Nel 1974 dirigeva Sidney Lumet (4 nomination agli Oscar e uno alla carriera nel 2005) un cast all stars con 11 interpreti nominati agli Oscar di cui 6 vincitori e uno alla carriera nel 2009 a Lauren Bacall; un cast che il regista riuscì a mettere insieme facendo firmare per primo Sean Connery, allora una punta di diamante dello star system. Ingrid Bergman rifiutò il ruolo della Principessa Dragomiroff e si offrì per quello della missionaria col quale vinse l’Oscar come non protagonista; nomination ebbero il regista e il protagonista Albert Finney. Un gran film che è un classico da rivedere. Come gran film è anche quello attuale e per il quale, conoscere l’identità dell’assassino, nulla toglie al piacere della visione, anzi!

Nel 2017 dirige Kenneth Branagh che interpreta anche il protagonista Hercule Poirot e mette il cappello sul prossimo film con un richiamo nel finale nel quale viene richiesto in Egitto per un delitto sul Nilo. “Assassinio sul Nilo” fece seguito nel ’78 all’Orient Express del ’74 con un nuovo regista, John Guillermin, che si era fatto notare per la regia del catastrofico “Inferno di Cristallo” altro filmone all stars ma di qualità inferiore, come di qualità inferiore fu il film dal romanzo della Christie; anche l’interprete di Poirot cambiò con l’interpretazione di Peter Ustinov, che a mio avviso fu un interprete più azzeccato.

Branagh, e la più moderna sceneggiatura di Michael Green lo supporta, tratteggia un Poirot meno macchiettistico di come l’ha creato l’autrice, con la sua precisione maniacale che però si stempera in un afflato di umanità che arricchisce e dà profondità al personaggio – ma per il quale si inventa degli spettacoli doppi baffetti! Anche lui dirige un cast all stars, anche se gli Oscar al seguito sono di meno per motivi anagrafici, e tecnicamente il film è più ricco di azione ed effetti speciali, per cui la bufera di neve che blocca il treno diventa una vera e propria spettacolare valanga. E’ ovvio e divertente fare adesso il confronto fra il vecchio e il nuovo cast.

INFORMAZIONI FORNITE »
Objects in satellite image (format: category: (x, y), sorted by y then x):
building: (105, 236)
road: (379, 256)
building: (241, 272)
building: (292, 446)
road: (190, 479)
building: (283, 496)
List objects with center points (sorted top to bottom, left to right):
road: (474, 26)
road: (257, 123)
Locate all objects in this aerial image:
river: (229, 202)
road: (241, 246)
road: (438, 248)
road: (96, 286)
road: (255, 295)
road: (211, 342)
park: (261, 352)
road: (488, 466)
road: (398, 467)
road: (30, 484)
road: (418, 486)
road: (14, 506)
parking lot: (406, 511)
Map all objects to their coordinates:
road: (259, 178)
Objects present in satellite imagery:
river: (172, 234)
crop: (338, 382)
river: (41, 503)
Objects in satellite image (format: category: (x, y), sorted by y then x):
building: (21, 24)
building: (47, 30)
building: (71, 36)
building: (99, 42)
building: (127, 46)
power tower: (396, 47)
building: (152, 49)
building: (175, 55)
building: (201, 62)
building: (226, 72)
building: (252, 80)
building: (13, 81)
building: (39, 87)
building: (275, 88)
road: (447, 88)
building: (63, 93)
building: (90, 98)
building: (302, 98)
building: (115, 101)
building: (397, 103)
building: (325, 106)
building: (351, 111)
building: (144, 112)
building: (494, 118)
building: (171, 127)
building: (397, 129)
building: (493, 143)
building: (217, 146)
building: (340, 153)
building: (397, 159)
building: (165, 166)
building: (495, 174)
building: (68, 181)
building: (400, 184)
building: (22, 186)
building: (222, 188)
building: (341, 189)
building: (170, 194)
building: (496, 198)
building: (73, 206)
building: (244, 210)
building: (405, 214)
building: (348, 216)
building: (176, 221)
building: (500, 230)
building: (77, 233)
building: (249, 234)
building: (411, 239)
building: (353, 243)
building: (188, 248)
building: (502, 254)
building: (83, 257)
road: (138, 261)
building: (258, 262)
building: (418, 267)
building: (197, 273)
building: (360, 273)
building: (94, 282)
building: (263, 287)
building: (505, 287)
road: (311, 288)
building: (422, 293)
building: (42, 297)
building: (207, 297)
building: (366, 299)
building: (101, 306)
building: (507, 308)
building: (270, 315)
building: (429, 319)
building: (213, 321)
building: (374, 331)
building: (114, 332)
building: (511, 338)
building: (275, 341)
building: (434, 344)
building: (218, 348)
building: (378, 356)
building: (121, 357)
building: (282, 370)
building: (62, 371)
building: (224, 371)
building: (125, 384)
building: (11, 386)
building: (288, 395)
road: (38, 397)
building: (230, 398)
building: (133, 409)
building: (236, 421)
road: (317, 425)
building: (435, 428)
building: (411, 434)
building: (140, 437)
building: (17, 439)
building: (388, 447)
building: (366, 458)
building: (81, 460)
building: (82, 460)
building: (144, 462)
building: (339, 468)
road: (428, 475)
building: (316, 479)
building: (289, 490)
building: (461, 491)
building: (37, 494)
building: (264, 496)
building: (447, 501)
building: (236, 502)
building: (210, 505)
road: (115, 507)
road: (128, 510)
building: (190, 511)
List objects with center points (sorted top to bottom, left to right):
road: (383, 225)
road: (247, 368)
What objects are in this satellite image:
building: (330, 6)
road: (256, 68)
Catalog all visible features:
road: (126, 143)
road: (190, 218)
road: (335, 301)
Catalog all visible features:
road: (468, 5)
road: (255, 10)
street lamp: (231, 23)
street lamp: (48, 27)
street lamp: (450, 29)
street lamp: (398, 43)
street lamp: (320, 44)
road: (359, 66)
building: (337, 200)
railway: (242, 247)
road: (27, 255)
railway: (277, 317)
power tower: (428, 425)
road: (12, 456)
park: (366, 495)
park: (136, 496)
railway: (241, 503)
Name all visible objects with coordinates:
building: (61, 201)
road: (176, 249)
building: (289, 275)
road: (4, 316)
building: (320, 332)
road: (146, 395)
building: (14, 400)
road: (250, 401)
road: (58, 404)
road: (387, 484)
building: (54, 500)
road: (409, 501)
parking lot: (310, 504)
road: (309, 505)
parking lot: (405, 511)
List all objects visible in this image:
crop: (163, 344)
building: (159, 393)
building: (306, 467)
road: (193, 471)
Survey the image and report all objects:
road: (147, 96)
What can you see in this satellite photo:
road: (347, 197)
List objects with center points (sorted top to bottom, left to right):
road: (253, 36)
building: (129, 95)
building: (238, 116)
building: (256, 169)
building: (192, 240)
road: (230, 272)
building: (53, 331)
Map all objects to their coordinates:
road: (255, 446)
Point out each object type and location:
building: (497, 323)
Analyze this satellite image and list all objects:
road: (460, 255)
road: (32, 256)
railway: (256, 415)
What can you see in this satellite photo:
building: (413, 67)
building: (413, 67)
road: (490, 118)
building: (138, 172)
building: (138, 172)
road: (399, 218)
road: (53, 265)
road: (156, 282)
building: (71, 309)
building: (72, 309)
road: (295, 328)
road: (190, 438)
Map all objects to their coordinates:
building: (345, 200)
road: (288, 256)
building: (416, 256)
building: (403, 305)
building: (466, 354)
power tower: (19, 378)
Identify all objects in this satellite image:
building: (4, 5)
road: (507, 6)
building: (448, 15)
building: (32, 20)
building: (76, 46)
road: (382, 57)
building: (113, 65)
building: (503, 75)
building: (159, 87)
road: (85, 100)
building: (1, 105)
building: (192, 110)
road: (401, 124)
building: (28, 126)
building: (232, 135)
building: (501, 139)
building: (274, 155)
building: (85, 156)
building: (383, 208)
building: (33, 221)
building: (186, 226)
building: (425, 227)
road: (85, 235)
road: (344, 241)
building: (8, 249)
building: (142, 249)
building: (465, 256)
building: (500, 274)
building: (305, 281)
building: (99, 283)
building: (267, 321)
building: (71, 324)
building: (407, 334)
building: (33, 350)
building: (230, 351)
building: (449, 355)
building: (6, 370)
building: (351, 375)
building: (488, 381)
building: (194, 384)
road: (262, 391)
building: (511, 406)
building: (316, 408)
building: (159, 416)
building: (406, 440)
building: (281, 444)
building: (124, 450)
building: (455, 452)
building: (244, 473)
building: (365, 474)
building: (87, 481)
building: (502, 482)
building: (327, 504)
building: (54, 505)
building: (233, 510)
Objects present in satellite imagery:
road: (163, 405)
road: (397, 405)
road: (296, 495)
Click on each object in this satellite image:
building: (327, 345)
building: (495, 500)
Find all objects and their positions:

ISTRUZIONE » Trascrivi per intero il brano fornito, parola per parola e senza alcuna modifica.

RISPOSTA ALL'ESERCIZIO »
Nel 1974 dirigeva Sidney Lumet (4 nomination agli Oscar e uno alla carriera nel 2005) un cast all stars con 11 interpreti nominati agli Oscar di cui 6 vincitori e uno alla carriera nel 2009 a Lauren Bacall; un cast che il regista riuscì a mettere insieme facendo firmare per primo Sean Connery, allora una punta di diamante dello star system. Ingrid Bergman rifiutò il ruolo della Principessa Dragomiroff e si offrì per quello della missionaria col quale vinse l’Oscar come non protagonista; nomination ebbero il regista e il protagonista Albert Finney. Un gran film che è un classico da rivedere. Come gran film è anche quello attuale e per il quale, conoscere l’identità dell’assassino, nulla toglie al piacere della visione, anzi!

Nel 2017 dirige Kenneth Branagh che interpreta anche il protagonista Hercule Poirot e mette il cappello sul prossimo film con un richiamo nel finale nel quale viene richiesto in Egitto per un delitto sul Nilo. “Assassinio sul Nilo” fece seguito nel ’78 all’Orient Express del ’74 con un nuovo regista, John Guillermin, che si era fatto notare per la regia del catastrofico “Inferno di Cristallo” altro filmone all stars ma di qualità inferiore, come di qualità inferiore fu il film dal romanzo della Christie; anche l’interprete di Poirot cambiò con l’interpretazione di Peter Ustinov, che a mio avviso fu un interprete più azzeccato.

Branagh, e la più moderna sceneggiatura di Michael Green lo supporta, tratteggia un Poirot meno macchiettistico di come l’ha creato l’autrice, con la sua precisione maniacale che però si stempera in un afflato di umanità che arricchisce e dà profondità al personaggio – ma per il quale si inventa degli spettacoli doppi baffetti! Anche lui dirige un cast all stars, anche se gli Oscar al seguito sono di meno per motivi anagrafici, e tecnicamente il film è più ricco di azione ed effetti speciali, per cui la bufera di neve che blocca il treno diventa una vera e propria spettacolare valanga. E’ ovvio e divertente fare adesso il confronto fra il vecchio e il nuovo cast.